══ Extracted records ══

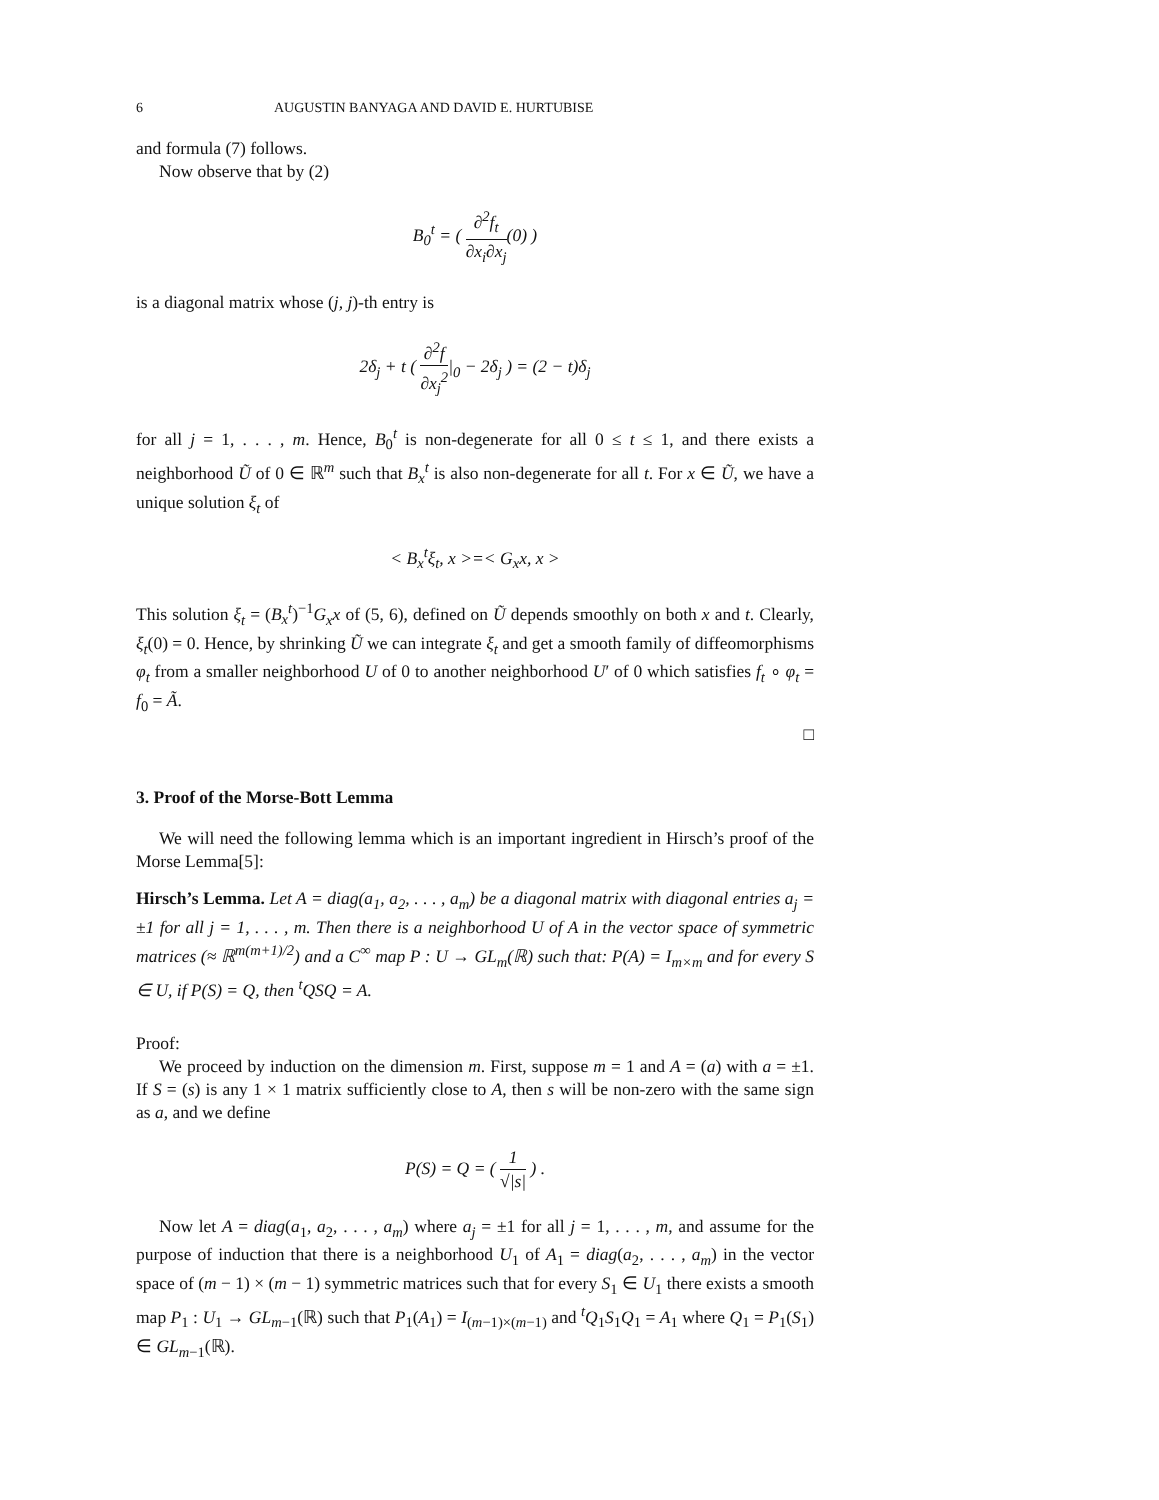6 AUGUSTIN BANYAGA AND DAVID E. HURTUBISE
and formula (7) follows.
Now observe that by (2)
B<sub>0</sub><sup>t</sup> = ( ∂<sup>2</sup>f<sub>t</sub> ∂x<sub>i</sub>∂x<sub>j</sub>(0) )
is a diagonal matrix whose (j, j)-th entry is
2δ<sub>j</sub> + t ( ∂<sup>2</sup>f ∂x<sub>j</sub><sup>2</sup>|<sub>0</sub> − 2δ<sub>j</sub> ) = (2 − t)δ<sub>j</sub>
for all j = 1, . . . , m. Hence, B<sub>0</sub><sup>t</sup> is non-degenerate for all 0 ≤ t ≤ 1, and there exists a neighborhood Ũ of 0 ∈ ℝ<sup>m</sup> such that B<sub>x</sub><sup>t</sup> is also non-degenerate for all t. For x ∈ Ũ, we have a unique solution ξ<sub>t</sub> of
< B<sub>x</sub><sup>t</sup>ξ<sub>t</sub>, x >=< G<sub>x</sub>x, x >
This solution ξ<sub>t</sub> = (B<sub>x</sub><sup>t</sup>)<sup>−1</sup>G<sub>x</sub>x of (5, 6), defined on Ũ depends smoothly on both x and t. Clearly, ξ<sub>t</sub>(0) = 0. Hence, by shrinking Ũ we can integrate ξ<sub>t</sub> and get a smooth family of diffeomorphisms φ<sub>t</sub> from a smaller neighborhood U of 0 to another neighborhood U′ of 0 which satisfies f<sub>t</sub> ∘ φ<sub>t</sub> = f<sub>0</sub> = Ã.
□
3. Proof of the Morse-Bott Lemma
We will need the following lemma which is an important ingredient in Hirsch’s proof of the Morse Lemma[5]:
Hirsch’s Lemma. Let A = diag(a<sub>1</sub>, a<sub>2</sub>, . . . , a<sub>m</sub>) be a diagonal matrix with diagonal entries a<sub>j</sub> = ±1 for all j = 1, . . . , m. Then there is a neighborhood U of A in the vector space of symmetric matrices (≈ ℝ<sup>m(m+1)/2</sup>) and a C<sup>∞</sup> map P : U → GL<sub>m</sub>(ℝ) such that: P(A) = I<sub>m×m</sub> and for every S ∈ U, if P(S) = Q, then <sup>t</sup>QSQ = A.
Proof:
We proceed by induction on the dimension m. First, suppose m = 1 and A = (a) with a = ±1. If S = (s) is any 1 × 1 matrix sufficiently close to A, then s will be non-zero with the same sign as a, and we define
P(S) = Q = ( 1 √|s| ) .
Now let A = diag(a<sub>1</sub>, a<sub>2</sub>, . . . , a<sub>m</sub>) where a<sub>j</sub> = ±1 for all j = 1, . . . , m, and assume for the purpose of induction that there is a neighborhood U<sub>1</sub> of A<sub>1</sub> = diag(a<sub>2</sub>, . . . , a<sub>m</sub>) in the vector space of (m − 1) × (m − 1) symmetric matrices such that for every S<sub>1</sub> ∈ U<sub>1</sub> there exists a smooth map P<sub>1</sub> : U<sub>1</sub> → GL<sub>m−1</sub>(ℝ) such that P<sub>1</sub>(A<sub>1</sub>) = I<sub>(m−1)×(m−1)</sub> and <sup>t</sup>Q<sub>1</sub>S<sub>1</sub>Q<sub>1</sub> = A<sub>1</sub> where Q<sub>1</sub> = P<sub>1</sub>(S<sub>1</sub>) ∈ GL<sub>m−1</sub>(ℝ).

═══

• [Work order]: Look above for the line with "solution ξ<sub>t</sub> of" and the line with "We will need", and reproduce exactly those two lines plus every line between, nothing more.

• [Solved exercise]:
for all j = 1, . . . , m. Hence, B<sub>0</sub><sup>t</sup> is non-degenerate for all 0 ≤ t ≤ 1, and there exists a neighborhood Ũ of 0 ∈ ℝ<sup>m</sup> such that B<sub>x</sub><sup>t</sup> is also non-degenerate for all t. For x ∈ Ũ, we have a unique solution ξ<sub>t</sub> of
< B<sub>x</sub><sup>t</sup>ξ<sub>t</sub>, x >=< G<sub>x</sub>x, x >
This solution ξ<sub>t</sub> = (B<sub>x</sub><sup>t</sup>)<sup>−1</sup>G<sub>x</sub>x of (5, 6), defined on Ũ depends smoothly on both x and t. Clearly, ξ<sub>t</sub>(0) = 0. Hence, by shrinking Ũ we can integrate ξ<sub>t</sub> and get a smooth family of diffeomorphisms φ<sub>t</sub> from a smaller neighborhood U of 0 to another neighborhood U′ of 0 which satisfies f<sub>t</sub> ∘ φ<sub>t</sub> = f<sub>0</sub> = Ã.
□
3. Proof of the Morse-Bott Lemma
We will need the following lemma which is an important ingredient in Hirsch’s proof of the Morse Lemma[5]:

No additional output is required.